Model Description: Memory

It's a must have a data structure that allows store the concepts, features, attributes and skills extracted from the language analysis, as well as a container that list the words and syntactic information from the processed words.



Lexicon

A lexicon is essentially a catalogue of a given language words.


The system will save every semantic word. Semantic words are nouns (concepts and attributes), verbs (skills) and adjectives (features);

The rest of types of words has syntactic and grammatical meaningful as adverbs, modal verbs, conjunctions, interjections or punctuation.


This structure is a list of every lemma existent in the dictionary with the types of word that is.

As a word can be of various types, (e.g. animal is a noun or an adjective depending of his position inside a sentence) the structure allow store more than one type.

In case the word has noun type, the system will create a new frame and it will save his reference to facilitate his posterior search.




Dictionary

Valid set of words extracted from the sentences with the corresponding reference to the lexicon.


In the dictionary only will be stored words with semantic meaning (nouns, verbs and adjectives) and also adverbs for others purposes.

The system considers that a word doesn't exists if it doesn't appear in the dictionary.


The system handles only general concepts, but thanks to the dictionary, the system is capable to link every existent word with their concept.

Therefore when you want to refer a concept you can refer it with every word that mentions it.

● ITEMS

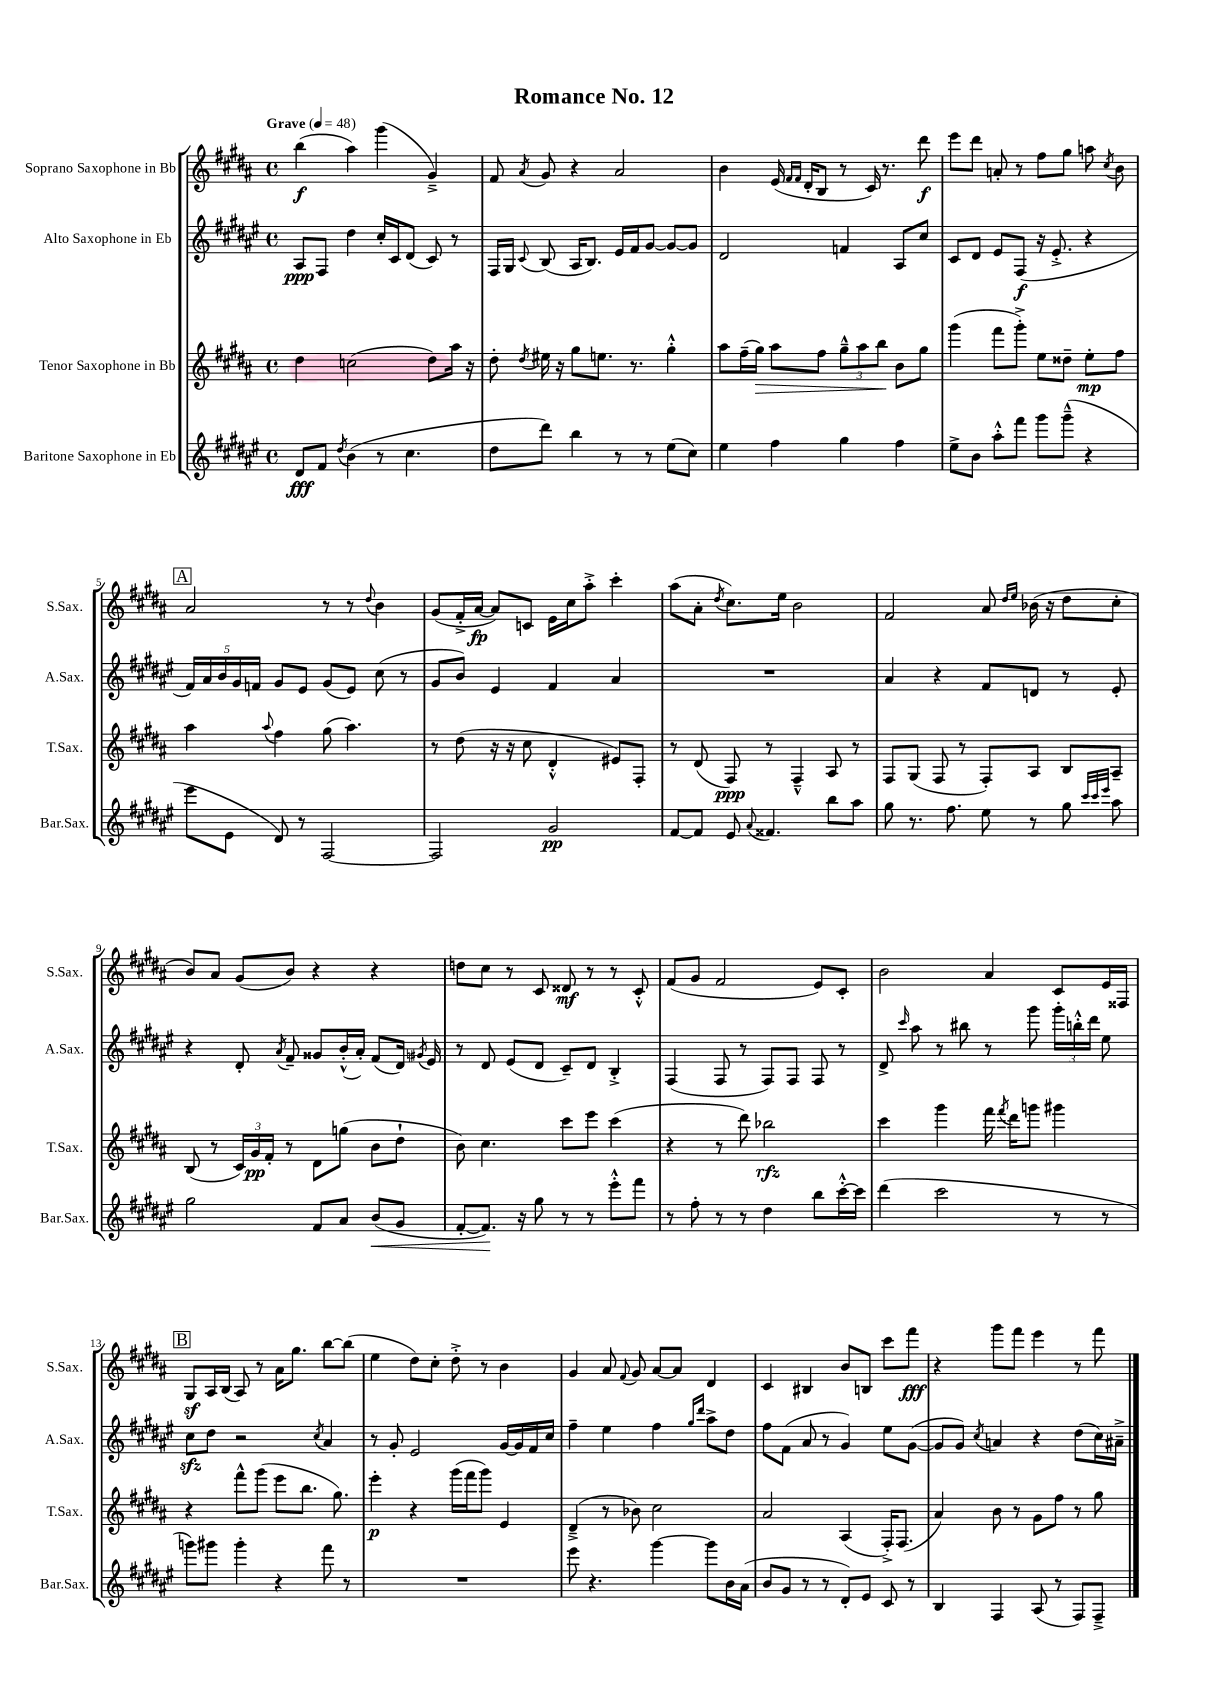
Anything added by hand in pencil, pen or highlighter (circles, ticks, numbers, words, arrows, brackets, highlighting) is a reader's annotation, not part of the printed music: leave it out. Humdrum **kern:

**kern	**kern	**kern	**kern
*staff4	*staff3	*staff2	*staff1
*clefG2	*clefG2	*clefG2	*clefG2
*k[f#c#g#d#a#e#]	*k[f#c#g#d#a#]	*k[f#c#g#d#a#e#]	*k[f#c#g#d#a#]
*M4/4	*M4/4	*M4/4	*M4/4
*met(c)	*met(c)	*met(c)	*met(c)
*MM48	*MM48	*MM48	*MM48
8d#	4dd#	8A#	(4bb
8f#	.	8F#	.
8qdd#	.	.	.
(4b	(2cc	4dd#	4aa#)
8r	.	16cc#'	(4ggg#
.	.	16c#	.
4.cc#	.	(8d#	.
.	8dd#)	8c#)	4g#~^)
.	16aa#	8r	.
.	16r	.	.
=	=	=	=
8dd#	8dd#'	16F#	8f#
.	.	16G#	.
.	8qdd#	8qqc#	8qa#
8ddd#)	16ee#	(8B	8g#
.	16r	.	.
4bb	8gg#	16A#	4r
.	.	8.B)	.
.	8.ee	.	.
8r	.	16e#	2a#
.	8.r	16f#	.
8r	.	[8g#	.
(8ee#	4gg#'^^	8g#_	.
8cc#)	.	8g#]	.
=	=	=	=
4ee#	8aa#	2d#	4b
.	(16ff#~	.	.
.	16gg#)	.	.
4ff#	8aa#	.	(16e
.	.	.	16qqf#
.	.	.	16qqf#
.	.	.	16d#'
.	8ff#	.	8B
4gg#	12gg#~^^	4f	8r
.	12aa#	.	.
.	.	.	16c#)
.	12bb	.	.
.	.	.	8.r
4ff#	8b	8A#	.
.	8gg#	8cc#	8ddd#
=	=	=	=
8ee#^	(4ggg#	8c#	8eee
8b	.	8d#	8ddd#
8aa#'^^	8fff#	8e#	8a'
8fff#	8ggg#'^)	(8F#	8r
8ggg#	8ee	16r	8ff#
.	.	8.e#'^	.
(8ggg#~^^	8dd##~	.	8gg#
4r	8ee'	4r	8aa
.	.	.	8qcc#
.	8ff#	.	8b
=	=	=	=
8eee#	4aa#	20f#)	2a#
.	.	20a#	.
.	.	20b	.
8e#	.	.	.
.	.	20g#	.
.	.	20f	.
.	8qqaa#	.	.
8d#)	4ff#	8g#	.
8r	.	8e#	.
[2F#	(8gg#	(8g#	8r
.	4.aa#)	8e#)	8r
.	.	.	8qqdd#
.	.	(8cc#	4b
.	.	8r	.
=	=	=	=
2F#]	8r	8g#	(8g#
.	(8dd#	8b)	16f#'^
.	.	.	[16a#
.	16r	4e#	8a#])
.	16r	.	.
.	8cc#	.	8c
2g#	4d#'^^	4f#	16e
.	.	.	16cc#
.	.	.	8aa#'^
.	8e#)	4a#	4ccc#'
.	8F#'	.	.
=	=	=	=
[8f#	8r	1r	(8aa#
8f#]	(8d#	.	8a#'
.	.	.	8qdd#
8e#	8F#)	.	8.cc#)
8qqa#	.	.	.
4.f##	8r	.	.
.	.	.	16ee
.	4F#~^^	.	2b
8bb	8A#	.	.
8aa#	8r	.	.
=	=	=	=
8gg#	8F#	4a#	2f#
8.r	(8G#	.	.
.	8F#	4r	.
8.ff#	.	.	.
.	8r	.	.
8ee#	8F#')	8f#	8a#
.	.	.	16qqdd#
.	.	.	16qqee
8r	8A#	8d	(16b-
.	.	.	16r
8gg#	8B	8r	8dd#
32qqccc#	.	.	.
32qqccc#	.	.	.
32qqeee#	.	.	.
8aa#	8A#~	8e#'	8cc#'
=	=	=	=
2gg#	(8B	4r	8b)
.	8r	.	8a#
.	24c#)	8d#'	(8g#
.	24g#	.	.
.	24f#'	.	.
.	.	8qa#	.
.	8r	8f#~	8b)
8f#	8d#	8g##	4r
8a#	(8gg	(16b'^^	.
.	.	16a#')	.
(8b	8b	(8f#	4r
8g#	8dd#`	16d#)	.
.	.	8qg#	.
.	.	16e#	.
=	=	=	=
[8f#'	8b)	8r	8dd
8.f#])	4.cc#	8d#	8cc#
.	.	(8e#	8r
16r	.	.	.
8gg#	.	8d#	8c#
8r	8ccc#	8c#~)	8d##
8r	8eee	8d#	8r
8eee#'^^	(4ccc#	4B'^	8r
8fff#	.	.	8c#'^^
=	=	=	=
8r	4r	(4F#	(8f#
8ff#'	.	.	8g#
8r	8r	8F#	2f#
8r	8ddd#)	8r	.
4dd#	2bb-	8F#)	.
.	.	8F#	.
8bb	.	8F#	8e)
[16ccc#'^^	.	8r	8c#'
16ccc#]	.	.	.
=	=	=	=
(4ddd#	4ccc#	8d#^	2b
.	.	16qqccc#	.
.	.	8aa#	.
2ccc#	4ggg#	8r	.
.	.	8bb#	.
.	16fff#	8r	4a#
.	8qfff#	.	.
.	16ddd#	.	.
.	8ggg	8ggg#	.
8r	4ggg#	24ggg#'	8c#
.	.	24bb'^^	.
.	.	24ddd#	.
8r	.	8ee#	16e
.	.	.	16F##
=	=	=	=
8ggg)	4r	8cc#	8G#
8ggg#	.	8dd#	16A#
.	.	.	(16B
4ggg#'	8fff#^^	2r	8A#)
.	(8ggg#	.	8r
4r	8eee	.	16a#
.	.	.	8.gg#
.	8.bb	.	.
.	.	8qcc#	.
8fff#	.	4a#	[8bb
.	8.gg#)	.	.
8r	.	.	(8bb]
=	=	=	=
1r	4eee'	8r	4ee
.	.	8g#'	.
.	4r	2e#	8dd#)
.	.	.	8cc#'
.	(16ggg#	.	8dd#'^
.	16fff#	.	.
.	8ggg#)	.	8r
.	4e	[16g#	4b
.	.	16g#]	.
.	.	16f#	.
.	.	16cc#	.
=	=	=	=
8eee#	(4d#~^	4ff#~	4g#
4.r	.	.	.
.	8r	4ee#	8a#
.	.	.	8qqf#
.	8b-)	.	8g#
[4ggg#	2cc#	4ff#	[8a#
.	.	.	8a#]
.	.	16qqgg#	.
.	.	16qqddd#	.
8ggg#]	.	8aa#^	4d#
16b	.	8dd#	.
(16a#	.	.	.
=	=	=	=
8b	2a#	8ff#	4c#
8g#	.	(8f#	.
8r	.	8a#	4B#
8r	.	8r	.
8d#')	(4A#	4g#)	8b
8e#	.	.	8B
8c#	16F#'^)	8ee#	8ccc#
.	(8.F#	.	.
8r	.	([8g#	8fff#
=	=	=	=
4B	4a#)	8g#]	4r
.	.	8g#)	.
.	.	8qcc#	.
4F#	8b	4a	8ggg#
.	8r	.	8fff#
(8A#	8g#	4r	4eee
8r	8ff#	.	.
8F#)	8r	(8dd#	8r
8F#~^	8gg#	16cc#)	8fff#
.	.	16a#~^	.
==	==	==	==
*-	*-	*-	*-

● WHAT IS ASKED
[A] Name every kind of word that the memory model description lists as carrying syntactic and grammatical meaning instead of semantic meaning.
[B] Pick up the memory model description after its last sentence and keep writing it.

● ANSWERS TO THE TASKS
[A]
- Adverbs
- Modal verbs
- Conjunctions
- Interjections
- Punctuation

[B]
E.g. if you would like to ask for a "table" you can ask mentioning "Table", "Tables" ... not only to the concept "table" (take in mind, people sometimes do not know the lemma of a word).


In fact the dictionary is not necessary for the purpose of this project, but help a lot of to interact with it; it's not the same ask for does cats four legs? that do cat 4 leg?.

This structure will be a Tree as searches are faster than in a list.


The nodes of the tree, contains the word, a lexicon reference to their correspondent lemma, and also stores the number of times this word has been referenced and his source;

with the aim of maintenance, stats, memory purge, or even technical optimizations (to enhance the searches, usually is a good technique set the most used words first).



Frames

Based on the idea of frame described by Marvin Minsky and developed by Roger Schank.


It has chosen the following a data structure for represent the general concepts, their characteristics and relations:


Concept lemma of common noun.

Every noun identified in each analyzed sentence will have frame.


As the important is the concept not the word which describes, every word that represents the same concept will be treat as the same.


Words: Cats, cat, CAT, cats → concept: cat (his lemma)


o Parents: inheritance relation.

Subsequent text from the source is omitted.